▶ _YOUR ASSIGNMENT_
Copy whichever lines of the data hold the word "between".

Before-and-after page screenshots:
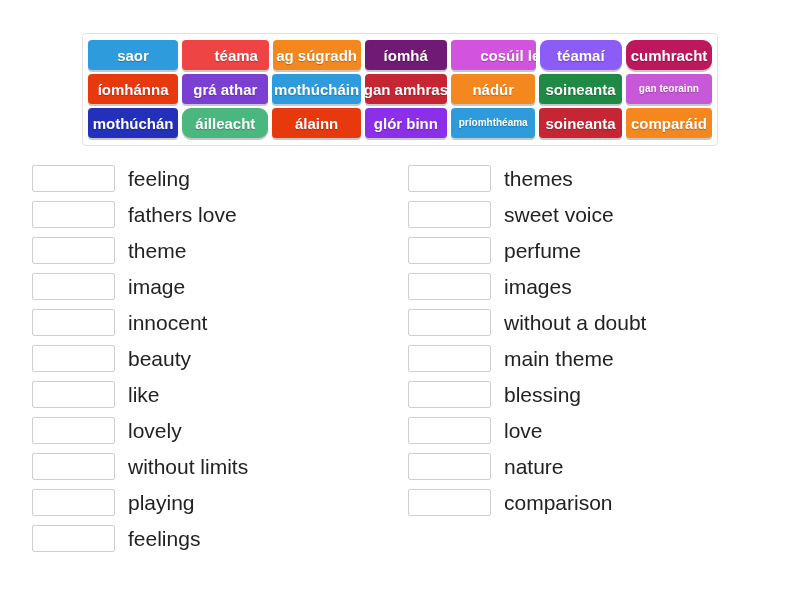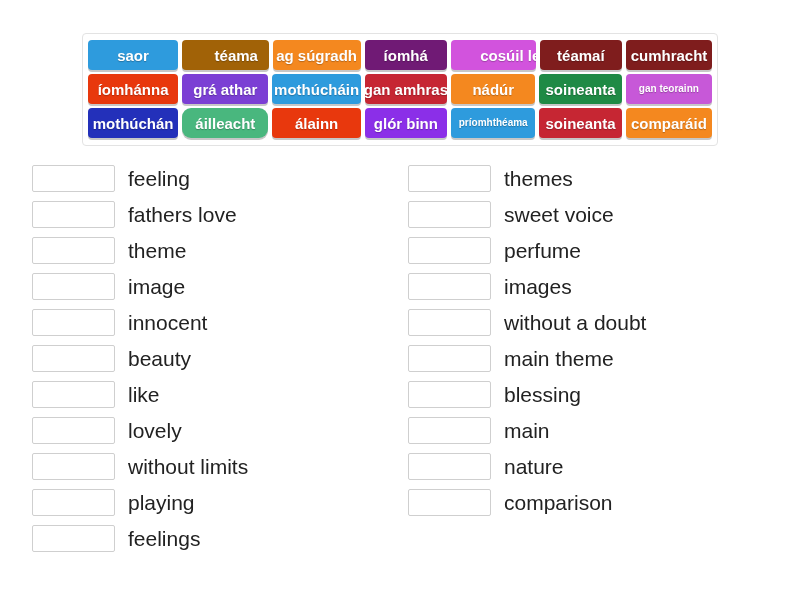--- a/index.html
+++ b/index.html
@@ -104,26 +104,26 @@
     line-height: 1;
     white-space: nowrap;
   }
 </style>
 </head>
 <body>
 
 <div id="tile-bank">
     <div class="tile-row">
       <div class="tile" style="background: rgb(46, 155, 221); width: 92px;">saor</div>
-      <div class="tile" style="background: #a16207; width: 88px; padding-left: 28px;">téama</div>
+      <div class="tile" style="background: #ef4444; width: 88px; padding-left: 28px;">téama</div>
       <div class="tile" style="background: rgb(244, 136, 31); width: 90px;">ag súgradh</div>
       <div class="tile" style="background: #701a75; width: 84px;">íomhá</div>
       <div class="tile" style="background: rgb(210, 83, 221); width: 86px; padding-left: 40px;">cosúil le</div>
-      <div class="tile" style="background: #7f1d1d; width: 84px;">téamaí</div>
-      <div class="tile" style="background: #7f1d1d; width: 88px;">cumhracht</div>
+      <div class="tile" style="background: #8b5cf6; width: 84px; border-radius: 8px;">téamaí</div>
+      <div class="tile" style="background: #be185d; width: 88px; border-radius: 9px;">cumhracht</div>
     </div>
     <div class="tile-row">
       <div class="tile" style="background: rgb(232, 56, 13); width: 92px;">íomhánna</div>
       <div class="tile" style="background: rgb(123, 63, 212); width: 88px;">grá athar</div>
       <div class="tile" style="background: rgb(46, 155, 221); width: 90px;">mothúcháin</div>
       <div class="tile" style="background: rgb(198, 38, 51); width: 84px;">gan amhras</div>
       <div class="tile" style="background: rgb(244, 136, 31); width: 86px;">nádúr</div>
       <div class="tile" style="background: rgb(31, 138, 69); width: 84px;">soineanta</div>
       <div class="tile sm" style="background: rgb(199, 88, 216); width: 88px;">gan teorainn</div>
     </div>
@@ -209,21 +209,21 @@
       <div class="answer-row">
         <div class="drop-box"></div>
         <span class="answer-label">main theme</span>
       </div>
       <div class="answer-row">
         <div class="drop-box"></div>
         <span class="answer-label">blessing</span>
       </div>
       <div class="answer-row">
         <div class="drop-box"></div>
-        <span class="answer-label">main</span>
+        <span class="answer-label">love</span>
       </div>
       <div class="answer-row">
         <div class="drop-box"></div>
         <span class="answer-label">nature</span>
       </div>
       <div class="answer-row">
         <div class="drop-box"></div>
         <span class="answer-label">comparison</span>
       </div>
     </div>

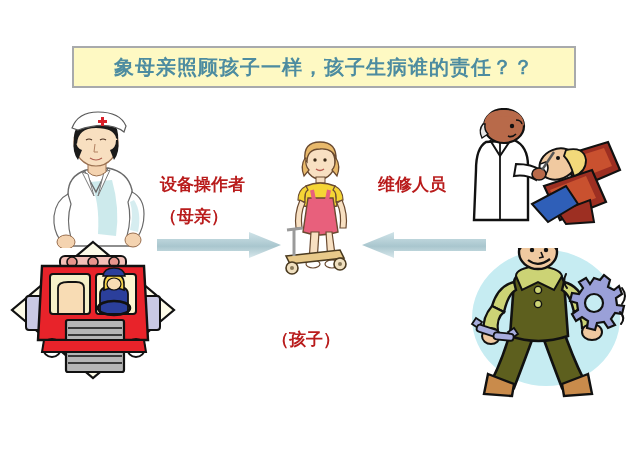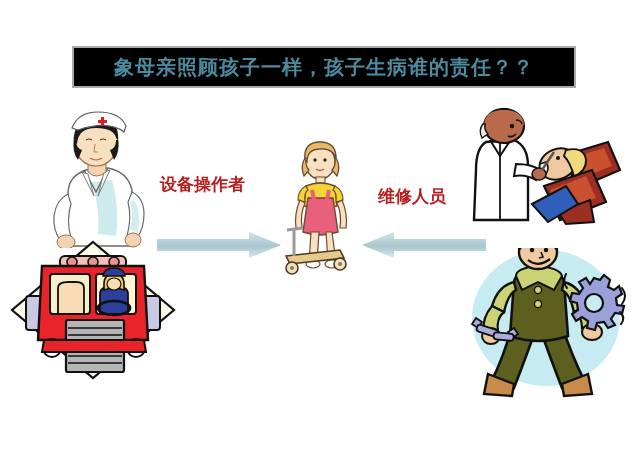--- a/index.html
+++ b/index.html
@@ -25,21 +25,21 @@
 
   
   .title-box {
     position: absolute;
     left: 72px;
     top: 46px;
     width: 504px;
     height: 42px;
     box-sizing: border-box;
     border: 2px solid #a8aaac;
-    background: #000000;
+    background: #fef9c3;
     display: flex;
     align-items: center;
     justify-content: center;
   }
   .title-text {
     color: #4d8ca0;
     font-size: 20px;
     font-weight: bold;
     letter-spacing: 1px;
     white-space: nowrap;
@@ -50,21 +50,21 @@
   .lbl {
     position: absolute;
     color: #b91c1c;
     font-size: 17px;
     font-weight: bold;
     white-space: nowrap;
     font-family: "DejaVu Serif", "Liberation Serif", serif;
   }
   .lbl-operator   { left: 160px; top: 173px; width: 128px; }
   .lbl-operator2  { left: 160px; top: 205px; width: 128px; }
-  .lbl-repair     { left: 378px; top: 173px; width: 108px; margin-top: 12px; }
+  .lbl-repair     { left: 378px; top: 173px; width: 108px; }
   .lbl-repair2    { left: 378px; top: 205px; width: 108px; }
   .lbl-equip      { left: 272px; top: 298px; width: 108px; }
   .lbl-equip2     { left: 272px; top: 328px; width: 108px; }
 
   
   .arrow { position: absolute; }
   .arrow-left-to-mid  { left: 157px; top: 232px; }
   .arrow-right-to-mid { left: 362px; top: 232px; }
 
   
@@ -327,15 +327,17 @@
           <stop offset="0%" stop-color="#cfe3e8"></stop>
           <stop offset="55%" stop-color="#a9c6ce"></stop>
           <stop offset="100%" stop-color="#d8e8ec"></stop>
         </linearGradient>
       </defs>
       <path d="M124 7 L32 7 L32 0 L0 13 L32 26 L32 19 L124 19 Z" fill="url(#arrGradL)"></path>
     </svg>
   </div>
 
   <div class="lbl lbl-operator">设备操作者</div>
+  <div class="lbl lbl-operator2">（母亲）</div>
   <div class="lbl lbl-repair">维修人员</div>
+  <div class="lbl lbl-equip2">（孩子）</div>
 
 </div>
 
 </body></html>

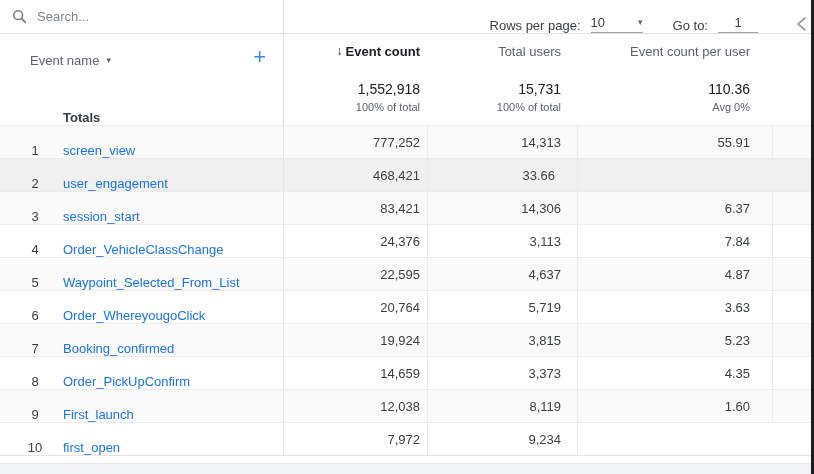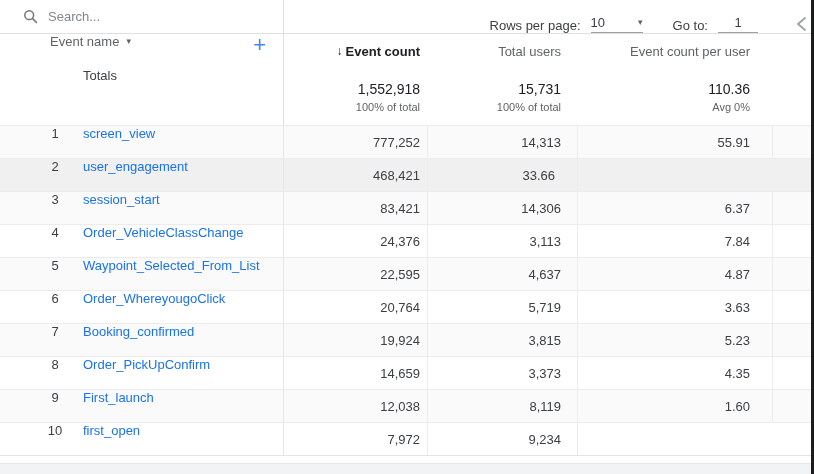--- a/index.html
+++ b/index.html
@@ -3,52 +3,52 @@
 <meta charset="utf-8">
 <style>
   * { margin:0; padding:0; box-sizing:border-box; }
   html,body { background:#fff; }
   body { font-family:"Liberation Sans","DejaVu Sans",sans-serif; font-size:13px; color:#3c4043; }
   .app { position:relative; width:814px; height:474px; background:#fff; overflow:hidden; }
   .right-edge { position:absolute; top:0; right:0; width:3px; height:474px; background:#1c1c1c; z-index:5; }
 
   
   .topbar { position:relative; height:34px; border-bottom:1px solid #e0e0e0; display:flex; align-items:stretch; }
-  .search-area { width:284px; border-right:1px solid #e0e0e0; display:flex; align-items:center; padding-left:23px; gap:10px; }
+  .search-area { width:284px; border-right:1px solid #e0e0e0; display:flex; align-items:center; padding-left:12px; gap:10px; }
   .search-area svg { flex:0 0 auto; }
   .search-input { border:none; outline:none; font-family:inherit; font-size:13px; color:#3c4043; width:200px; background:transparent; }
   .search-input::placeholder { color:#80868b; }
   .pagination { position:absolute; right:56px; top:0; height:33px; display:flex; align-items:flex-end; color:#3c4043; }
   .pag-label { margin-right:10px; }
   .select-box { display:flex; align-items:center; justify-content:space-between; width:52px; border-bottom:1px solid #9aa0a6; padding-bottom:2px; margin-right:30px; cursor:pointer; }
   .select-box .tri { font-size:9px; color:#5f6368; line-height:1; }
   .goto-input { width:40px; border:none; border-bottom:1px solid #9aa0a6; outline:none; text-align:center; font-family:inherit; font-size:13px; color:#3c4043; padding-bottom:2px; background:transparent; }
   .collapse { position:absolute; right:7px; top:16px; cursor:pointer; z-index:6; }
 
   
   .grid-row { display:grid; grid-template-columns:284px 143px 150px 195px 1fr; }
-  .c1 { display:flex; align-items:flex-start;margin-left:20px; }
+  .c1 { display:flex; align-items:flex-end; }
   .c2,.c3,.c4 { display:flex; align-items:center; justify-content:flex-end; }
   .c2 { padding-right:7px; }
   .c3 { padding-right:16px; }
   .c4 { padding-right:22px; }
 
   
   .header-row { height:34px; }
   .header-row .c1 { border-right:1px solid #e0e0e0; padding-left:30px; justify-content:space-between; }
   .dim-head { display:flex; align-items:center; gap:7px; color:#5f6368; cursor:pointer; }
   .dim-caret { font-size:9px; color:#5f6368; line-height:1; }
   .plus-btn { color:#4285f4; font-size:22px; font-weight:400; line-height:1; margin-right:17px; cursor:pointer; }
   .metric-head { color:#5f6368; cursor:pointer; }
   .metric-head.sorted { color:#202124; font-weight:700; }
   .sort-arrow { font-weight:400; font-size:12px; color:#202124; margin-right:3px; }
 
   
   .totals-row { height:57px; }
-  .totals-row .c1 { border-right:1px solid #e0e0e0; padding-left:63px; font-weight:400; color:#3c4043; }
+  .totals-row .c1 { border-right:1px solid #e0e0e0; padding-left:63px; font-weight:700; color:#3c4043; }
   .tot-stack { display:flex; flex-direction:column; align-items:flex-end; gap:4px; }
   .tot-num { font-size:14px; font-weight:400; color:#202124; }
   .tot-sub { font-size:11px; color:#5f6368; }
 
   
   .rows { border-bottom:1px solid #e4e4e4; }
   .row { height:33px; border-top:1px solid #ececec; background:#fff; }
   .row.stripe { background:#fafafa; }
   .row.hovered { background:#f0f0f0; }
   .row .c1 { border-right:1px solid #e6e6e6; padding-left:22px; }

▶ _RESPONSE TO THIS TASK_
   .select-box { display:flex; align-items:center; justify-content:space-between; width:52px; border-bottom:1px solid #9aa0a6; padding-bottom:2px; margin-right:30px; cursor:pointer; }
   .header-row .c1 { border-right:1px solid #e0e0e0; padding-left:30px; justify-content:space-between; }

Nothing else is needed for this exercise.